C’è un’inversione dell’ordine delle causalità sulle quali è necessario riflettere.
È sul tasso di interesse in quanto tale che si deve concentrare l’attenzione, distogliendola dalle ossessive icone mediatiche e dai diagrammi sull’andamento dello spread.
Ed in effetti, se si considera il problema delle oscillazioni dei tassi in modo oggettivo è difficile non convenire sul fatto che il tasso di interesse dipende essenzialmente dalla domanda di titoli del debito pubblico.
Se la richiesta dei titoli cresce, il prezzo del collocamento simmetricamente sale e, dunque, il tasso di interesse si abbassa.
La domanda di titoli dipende, a sua volta, essenzialmente dall’offerta di moneta a fronte di certe ipotesi di costo e rendimento dei titoli.
Se le cose stanno in questo modo, allora la domanda da porsi è la seguente: cosa è che, a partire dal terzo trimestre del 2012, sta spingendo la liquidità monetaria verso (anche) i nostri Btp, facendo salire la domanda di titoli di Stato italiani in modo tale da abbatterne il costo, determinando di conseguenza anche la diminuzione dello spread tra Bund e Btp decennali, nonostante il peggioramento di quei fattori critici che, secondo la vulgata dominante, avrebbe dovuto spingere in alto lo spread ?

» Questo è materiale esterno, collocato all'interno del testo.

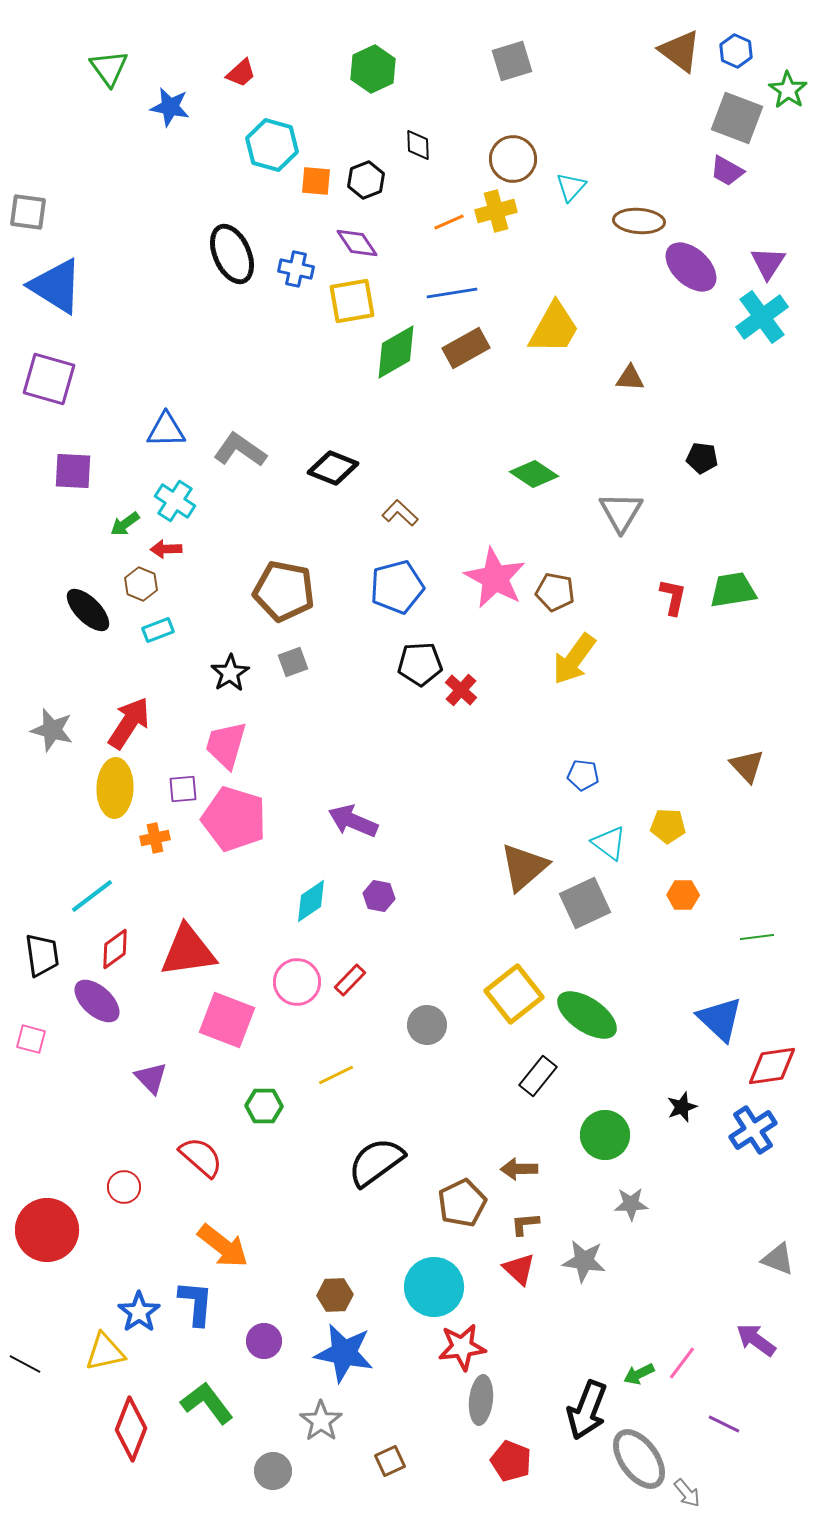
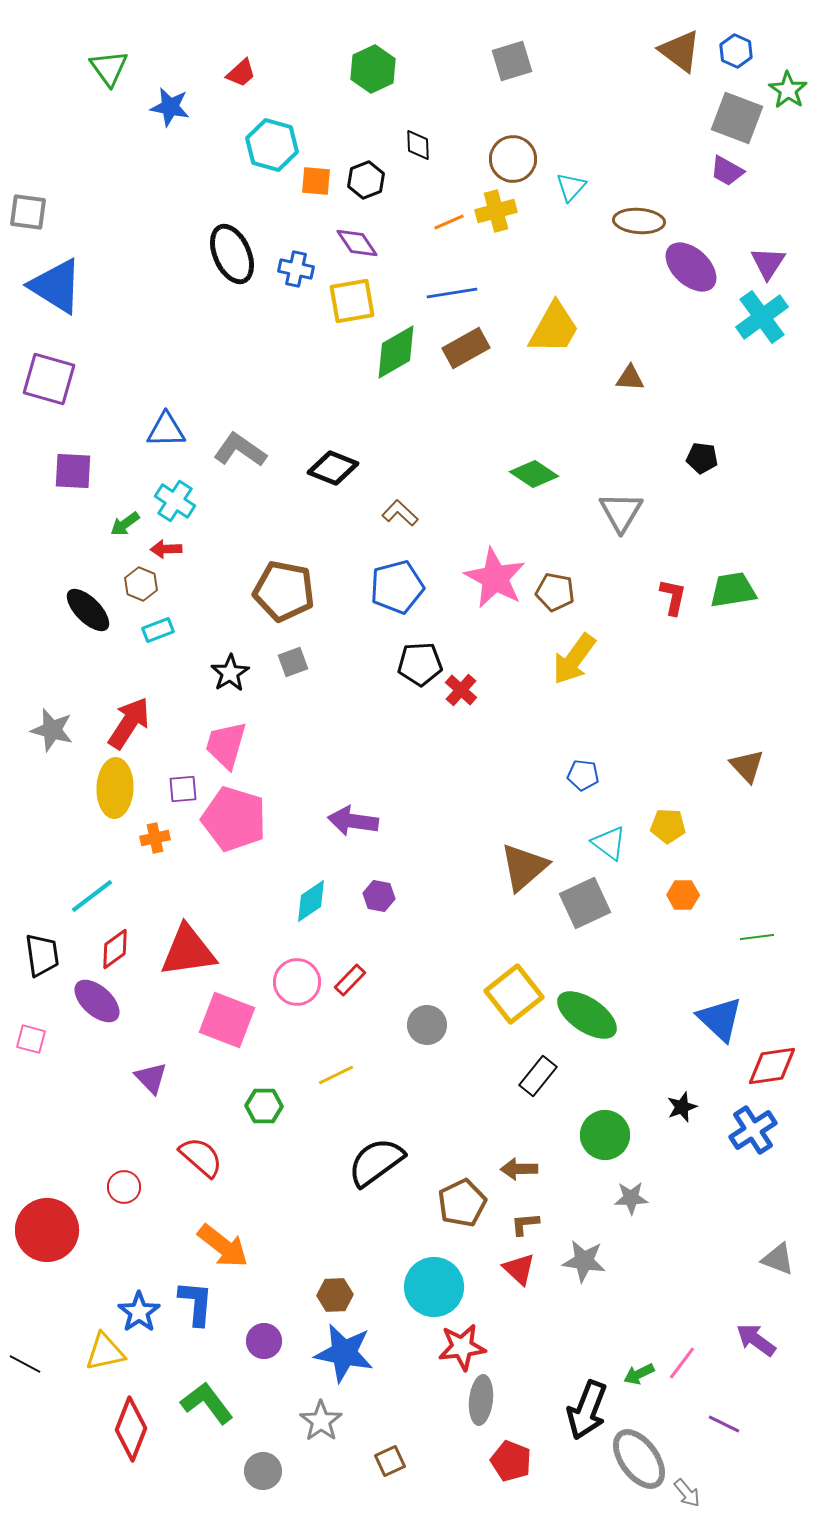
purple arrow at (353, 821): rotated 15 degrees counterclockwise
gray star at (631, 1204): moved 6 px up
gray circle at (273, 1471): moved 10 px left
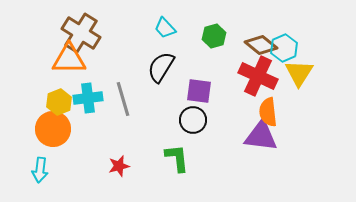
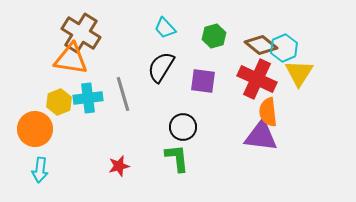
orange triangle: moved 2 px right; rotated 9 degrees clockwise
red cross: moved 1 px left, 3 px down
purple square: moved 4 px right, 10 px up
gray line: moved 5 px up
black circle: moved 10 px left, 7 px down
orange circle: moved 18 px left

A questo punto dovrebbe apparire chiaro che la risposta a tale quesito, prescindendo completamente dalla “forzata correlazione” dei titoli di debito di Italia e Germania, vada più correttamente ricercata in un fattore esogeno agli stessi e che incide su entrambi condizionandone l’andamento.
Nella sostanza, la ragione della parabola discendente dello spread è che la domanda dei titoli di debito pubblico espressi in euro (quindi di tutti gli Stati membri dell’Eurozona) dipende, in prima battuta ed essenzialmente, dal tasso di cambio tra il dollaro e l’euro.